Davis, Calif. (CBS SACRAMENTO) -- Physicists predict the universe is primed for a "cosmological collapse" that will cause the universe to stop expanding at its current rate and ultimately collapse in on itself to wipe away all known matter.

Physicists Nemanja Kaloper at the University of California Davis and Antonio Padilla at the University of Nottingham proposed the "imminent" collapse – which on the cosmological scale is a few tens of billions of years from today, Phys.org reports. Their paper published in Physical Review Letters focuses on the "dark energy" causing the constant expansion of the universe that is predicted to ultimately continue on a path toward collapse.

The researchers sought to answer the massive physics quandary of why the universe is expanding at an accelerated rate and to identify what the dark energy is causing the acceleration.
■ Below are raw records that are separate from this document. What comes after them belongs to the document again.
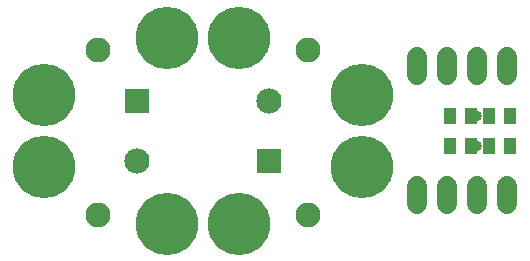
<source format=gts>
G75*
%MOIN*%
%OFA0B0*%
%FSLAX25Y25*%
%IPPOS*%
%LPD*%
%AMOC8*
5,1,8,0,0,1.08239X$1,22.5*
%
%ADD10C,0.08300*%
%ADD11C,0.08400*%
%ADD12R,0.08400X0.08400*%
%ADD13R,0.03950X0.05524*%
%ADD14C,0.06737*%
%ADD15C,0.20800*%
%ADD16C,0.03400*%
D10*
X0031500Y0016500D03*
X0101500Y0016500D03*
X0101500Y0071500D03*
X0031500Y0071500D03*
D11*
X0088500Y0054500D03*
X0044500Y0034500D03*
D12*
X0044500Y0054500D03*
X0088500Y0034500D03*
D13*
X0148957Y0039500D03*
X0156043Y0039500D03*
X0161957Y0039500D03*
X0169043Y0039500D03*
X0169043Y0049500D03*
X0161957Y0049500D03*
X0156043Y0049500D03*
X0148957Y0049500D03*
D14*
X0148000Y0063031D02*
X0148000Y0068969D01*
X0158000Y0068969D02*
X0158000Y0063031D01*
X0168000Y0063031D02*
X0168000Y0068969D01*
X0138000Y0068969D02*
X0138000Y0063031D01*
X0138000Y0025969D02*
X0138000Y0020031D01*
X0148000Y0020031D02*
X0148000Y0025969D01*
X0158000Y0025969D02*
X0158000Y0020031D01*
X0168000Y0020031D02*
X0168000Y0025969D01*
D15*
X0119500Y0032500D03*
X0078500Y0013500D03*
X0054500Y0013500D03*
X0013500Y0032500D03*
X0013500Y0056500D03*
X0054500Y0075500D03*
X0078500Y0075500D03*
X0119500Y0056500D03*
D16*
X0157957Y0049457D03*
X0158000Y0039500D03*
M02*

</source>
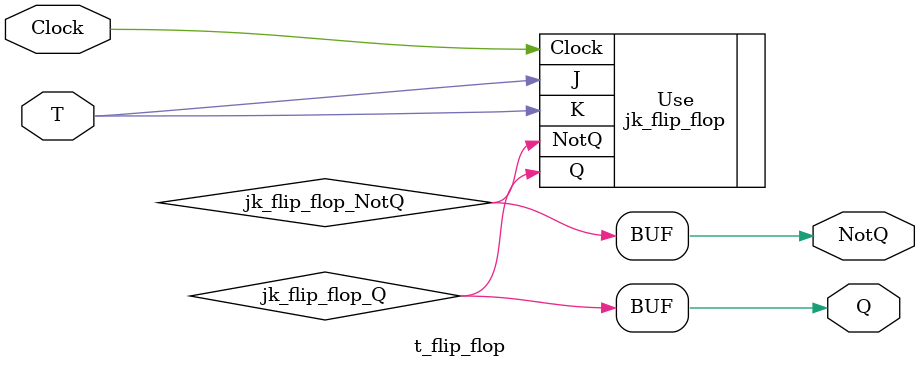
<source format=v>
module t_flip_flop(
    input T,
    input Clock,
    output Q,
    output NotQ
    );
       
    wire jk_flip_flop_Q;    
    wire jk_flip_flop_NotQ;    
        
    jk_flip_flop Use(
        .J(T),
        .K(T),
        .Clock(Clock),
        .Q(jk_flip_flop_Q),
        .NotQ(jk_flip_flop_NotQ)
    ); 

    assign Q = jk_flip_flop_Q;
    assign NotQ = jk_flip_flop_NotQ;
    
endmodule

</source>
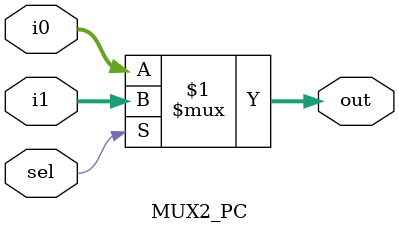
<source format=v>
module MUX2_PC(input [31:0] i0, i1, input sel, output [31:0] out);

assign out = sel ? i1 : i0;

endmodule
</source>
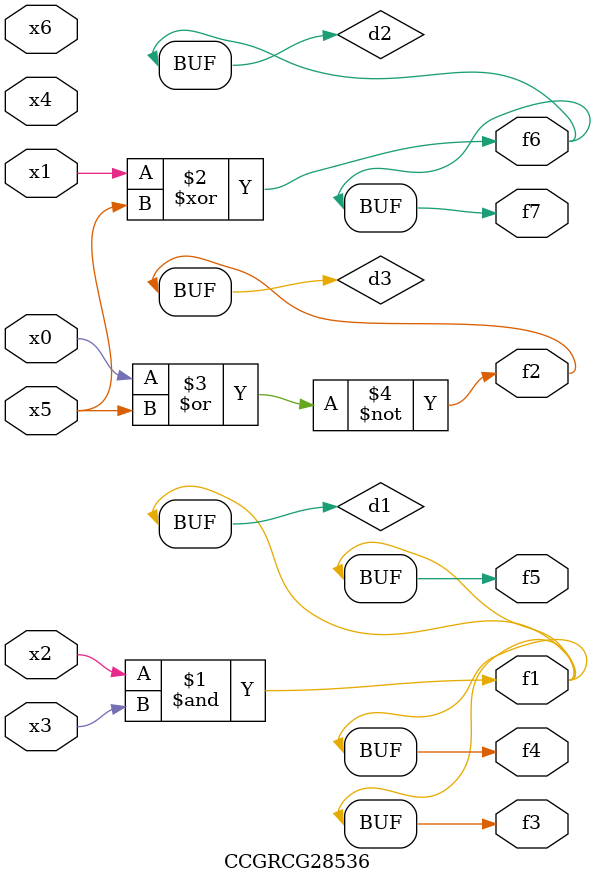
<source format=v>
module CCGRCG28536(
	input x0, x1, x2, x3, x4, x5, x6,
	output f1, f2, f3, f4, f5, f6, f7
);

	wire d1, d2, d3;

	and (d1, x2, x3);
	xor (d2, x1, x5);
	nor (d3, x0, x5);
	assign f1 = d1;
	assign f2 = d3;
	assign f3 = d1;
	assign f4 = d1;
	assign f5 = d1;
	assign f6 = d2;
	assign f7 = d2;
endmodule

</source>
"I think we have opened up a brand new approach to what some have described as 'the mother of all physics problems,' namely the cosmological constant problem," Padilla told Phys.org. "It's way too early to say if it will stand the test of time, but so far it has stood up to scrutiny, and it does seem to address the issue of vacuum energy contributions from the standard model, and how they gravitate."

The "cosmological constant problem" is that the predicted vacuum energy density expanding the universe is far greater than what is observed. Previous research on vacuum energy predicts the universe will collapse – but physicists are looking to pinpoint what specific mechanism will trigger the "slow roll" collapse.

According to Phys.org, the new mechanism proposes that "the universe originated under a set of specific initial conditions so that it naturally evolved to its present state of acceleration and will continue on a path toward collapse. In this scenario, once the collapse trigger begins to dominate, it does so in a period of "slow roll" that brings about the accelerated expansion we see today."

The approximately 13.8 billion-year-old universe will ultimately cease its expansion and hit a turnaround point in which it will begin a sloped shrinking that ends in a "big crunch."

"The 'technically natural' size of the slope controls when the collapse trigger begins to dominate, but was it guaranteed to give us slow roll and therefore the accelerated expansion?" Padilla said. "Naively one might have expected to have to fine-tune some initial conditions to guarantee this, but remarkably that is not the case. The dynamics of vacuum energy sequestering guarantee the slow roll."

The researchers say "there is much to do" still in identifying the specific mechanism which will cause the universe to stop expanding and begin shrinking. The researcher paper concludes that "the present epoch of acceleration may be evidence of impending doom. . . A detailed analysis to better quantify these predictions is certainly warranted."